The first and most obvious is time. Accountants need time for manual processing of incoming payments and reconciliation with the corresponding invoices. While the task is relatively simple, it is exhausting, requiring sharp focus and complete attention to avoid possible mistakes. It also prevents the accountants from developing new qualifications or focusing on higher-value tasks.
Errors are the second aspect, and this aspect is very costly. The human mind works differently than a computer. Mistakes are inevitable, especially when the process is interrupted by phone calls or extra inquiries. The errors are hard to find, and it takes additional time. Each mistake, until corrected, has further consequences – sales to certain customers might be suspended, debts might be transferred to the debt collection company, etc.

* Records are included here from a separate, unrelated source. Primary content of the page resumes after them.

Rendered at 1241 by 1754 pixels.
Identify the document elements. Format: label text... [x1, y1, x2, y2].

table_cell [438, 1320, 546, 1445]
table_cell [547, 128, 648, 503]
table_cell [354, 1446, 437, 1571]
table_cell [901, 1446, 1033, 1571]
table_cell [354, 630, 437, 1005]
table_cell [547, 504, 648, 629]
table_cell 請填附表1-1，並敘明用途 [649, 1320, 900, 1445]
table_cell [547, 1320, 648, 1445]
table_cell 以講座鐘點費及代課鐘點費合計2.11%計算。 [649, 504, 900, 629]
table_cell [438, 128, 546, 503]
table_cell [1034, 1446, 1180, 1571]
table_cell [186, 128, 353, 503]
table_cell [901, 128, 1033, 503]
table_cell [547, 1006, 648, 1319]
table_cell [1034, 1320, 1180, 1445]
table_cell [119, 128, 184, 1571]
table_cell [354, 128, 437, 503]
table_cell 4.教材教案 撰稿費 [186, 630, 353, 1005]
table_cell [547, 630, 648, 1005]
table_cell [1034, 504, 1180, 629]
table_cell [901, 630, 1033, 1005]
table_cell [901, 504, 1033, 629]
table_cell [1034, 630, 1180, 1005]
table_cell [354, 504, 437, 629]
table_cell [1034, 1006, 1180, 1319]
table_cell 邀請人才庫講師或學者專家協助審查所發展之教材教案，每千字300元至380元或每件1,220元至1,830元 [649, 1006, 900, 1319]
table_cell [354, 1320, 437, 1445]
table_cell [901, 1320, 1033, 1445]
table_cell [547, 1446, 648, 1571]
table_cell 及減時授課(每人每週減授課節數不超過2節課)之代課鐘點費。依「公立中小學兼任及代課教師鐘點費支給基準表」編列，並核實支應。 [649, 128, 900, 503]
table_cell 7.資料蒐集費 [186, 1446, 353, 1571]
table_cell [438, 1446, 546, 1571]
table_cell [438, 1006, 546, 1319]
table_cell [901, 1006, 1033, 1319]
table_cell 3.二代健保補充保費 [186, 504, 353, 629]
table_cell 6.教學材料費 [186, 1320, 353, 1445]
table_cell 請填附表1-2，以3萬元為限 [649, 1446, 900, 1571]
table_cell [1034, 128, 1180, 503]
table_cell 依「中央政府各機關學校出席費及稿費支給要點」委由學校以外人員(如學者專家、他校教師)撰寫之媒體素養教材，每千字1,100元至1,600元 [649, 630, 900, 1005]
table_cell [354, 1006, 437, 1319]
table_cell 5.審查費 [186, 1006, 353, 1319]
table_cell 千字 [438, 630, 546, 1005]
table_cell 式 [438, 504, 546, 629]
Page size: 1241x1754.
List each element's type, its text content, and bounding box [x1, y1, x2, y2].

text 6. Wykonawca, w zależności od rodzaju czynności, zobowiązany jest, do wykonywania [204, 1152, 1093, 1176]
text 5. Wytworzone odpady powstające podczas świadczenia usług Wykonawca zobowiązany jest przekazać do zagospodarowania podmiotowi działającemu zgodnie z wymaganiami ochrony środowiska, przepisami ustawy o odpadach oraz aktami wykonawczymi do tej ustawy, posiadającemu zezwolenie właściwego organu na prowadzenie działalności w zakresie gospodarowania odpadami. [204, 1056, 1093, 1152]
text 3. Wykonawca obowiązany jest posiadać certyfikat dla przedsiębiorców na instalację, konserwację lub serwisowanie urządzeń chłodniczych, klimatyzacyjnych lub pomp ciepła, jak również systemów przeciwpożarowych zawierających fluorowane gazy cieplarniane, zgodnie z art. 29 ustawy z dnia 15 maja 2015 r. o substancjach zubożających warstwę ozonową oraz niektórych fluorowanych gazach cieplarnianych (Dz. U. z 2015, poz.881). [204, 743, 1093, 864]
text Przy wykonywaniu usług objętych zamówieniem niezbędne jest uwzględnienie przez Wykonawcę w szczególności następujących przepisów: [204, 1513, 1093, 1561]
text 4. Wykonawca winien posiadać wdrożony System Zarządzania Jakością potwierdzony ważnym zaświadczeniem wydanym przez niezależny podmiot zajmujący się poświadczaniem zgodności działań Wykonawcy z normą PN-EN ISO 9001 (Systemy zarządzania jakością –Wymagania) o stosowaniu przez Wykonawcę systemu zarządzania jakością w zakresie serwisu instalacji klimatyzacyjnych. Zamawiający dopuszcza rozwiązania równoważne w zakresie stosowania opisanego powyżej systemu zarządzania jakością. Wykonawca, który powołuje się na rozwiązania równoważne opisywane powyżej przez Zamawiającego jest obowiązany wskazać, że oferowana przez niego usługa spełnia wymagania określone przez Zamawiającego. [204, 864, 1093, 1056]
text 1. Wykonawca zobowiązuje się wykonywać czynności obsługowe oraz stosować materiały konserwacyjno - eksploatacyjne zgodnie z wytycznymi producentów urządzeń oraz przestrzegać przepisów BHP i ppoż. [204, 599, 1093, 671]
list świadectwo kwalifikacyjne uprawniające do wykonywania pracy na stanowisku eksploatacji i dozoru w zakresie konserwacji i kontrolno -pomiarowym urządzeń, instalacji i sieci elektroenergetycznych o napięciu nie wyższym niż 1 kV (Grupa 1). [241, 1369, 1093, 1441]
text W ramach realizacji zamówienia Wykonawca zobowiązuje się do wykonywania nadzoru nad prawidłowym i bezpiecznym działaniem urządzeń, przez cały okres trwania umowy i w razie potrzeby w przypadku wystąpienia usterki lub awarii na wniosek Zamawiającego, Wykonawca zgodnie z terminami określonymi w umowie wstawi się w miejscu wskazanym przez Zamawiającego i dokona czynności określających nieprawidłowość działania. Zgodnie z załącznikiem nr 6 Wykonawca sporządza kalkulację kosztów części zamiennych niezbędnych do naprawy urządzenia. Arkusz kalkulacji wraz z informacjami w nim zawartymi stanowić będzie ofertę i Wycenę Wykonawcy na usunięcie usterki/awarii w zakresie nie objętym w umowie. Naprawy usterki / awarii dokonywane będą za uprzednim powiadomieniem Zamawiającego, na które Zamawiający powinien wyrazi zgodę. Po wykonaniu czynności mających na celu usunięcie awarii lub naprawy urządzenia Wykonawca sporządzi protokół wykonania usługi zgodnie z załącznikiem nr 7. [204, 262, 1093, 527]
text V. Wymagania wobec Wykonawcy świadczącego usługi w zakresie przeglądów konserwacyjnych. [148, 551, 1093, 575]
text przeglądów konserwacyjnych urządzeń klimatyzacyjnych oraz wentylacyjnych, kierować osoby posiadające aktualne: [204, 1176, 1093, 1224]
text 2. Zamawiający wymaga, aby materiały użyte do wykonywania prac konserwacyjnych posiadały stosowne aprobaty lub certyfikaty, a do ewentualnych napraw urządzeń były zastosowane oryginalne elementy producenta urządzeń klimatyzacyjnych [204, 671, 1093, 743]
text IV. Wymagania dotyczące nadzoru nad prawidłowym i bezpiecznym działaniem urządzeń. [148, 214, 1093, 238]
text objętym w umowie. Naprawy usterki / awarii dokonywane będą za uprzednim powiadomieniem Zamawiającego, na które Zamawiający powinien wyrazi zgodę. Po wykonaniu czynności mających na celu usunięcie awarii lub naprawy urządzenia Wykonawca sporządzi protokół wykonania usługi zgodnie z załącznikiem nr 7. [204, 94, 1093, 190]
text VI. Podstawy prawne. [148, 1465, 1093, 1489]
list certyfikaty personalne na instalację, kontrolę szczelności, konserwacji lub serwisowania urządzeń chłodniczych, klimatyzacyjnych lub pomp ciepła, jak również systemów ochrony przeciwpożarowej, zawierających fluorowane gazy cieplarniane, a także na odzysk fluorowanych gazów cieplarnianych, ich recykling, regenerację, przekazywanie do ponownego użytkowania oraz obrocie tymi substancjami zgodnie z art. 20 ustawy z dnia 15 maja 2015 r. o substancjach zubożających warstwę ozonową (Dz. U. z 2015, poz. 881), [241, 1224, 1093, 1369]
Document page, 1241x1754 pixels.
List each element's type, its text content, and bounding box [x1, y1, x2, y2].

The third, less obvious aspect is the delayed processing of payments. With manual processing, there is always a time gap between when the payment has been received and when the payment appears in the system. The accountant must be available and collect or export data from different banks, enter or import them into the business management system, and reconcile each payment with the corresponding invoice. What is the problem with that? The information on customer debts cannot be viewed in real-time. It might take several hours to weeks until the payments are entered into the system for everyone to see.
Manual processing of incoming payments is a simple task. Still, it is costly, directly (work time, focus and attention) and indirectly (incorrect data, suspended sales or debt recovery initiated on false premises).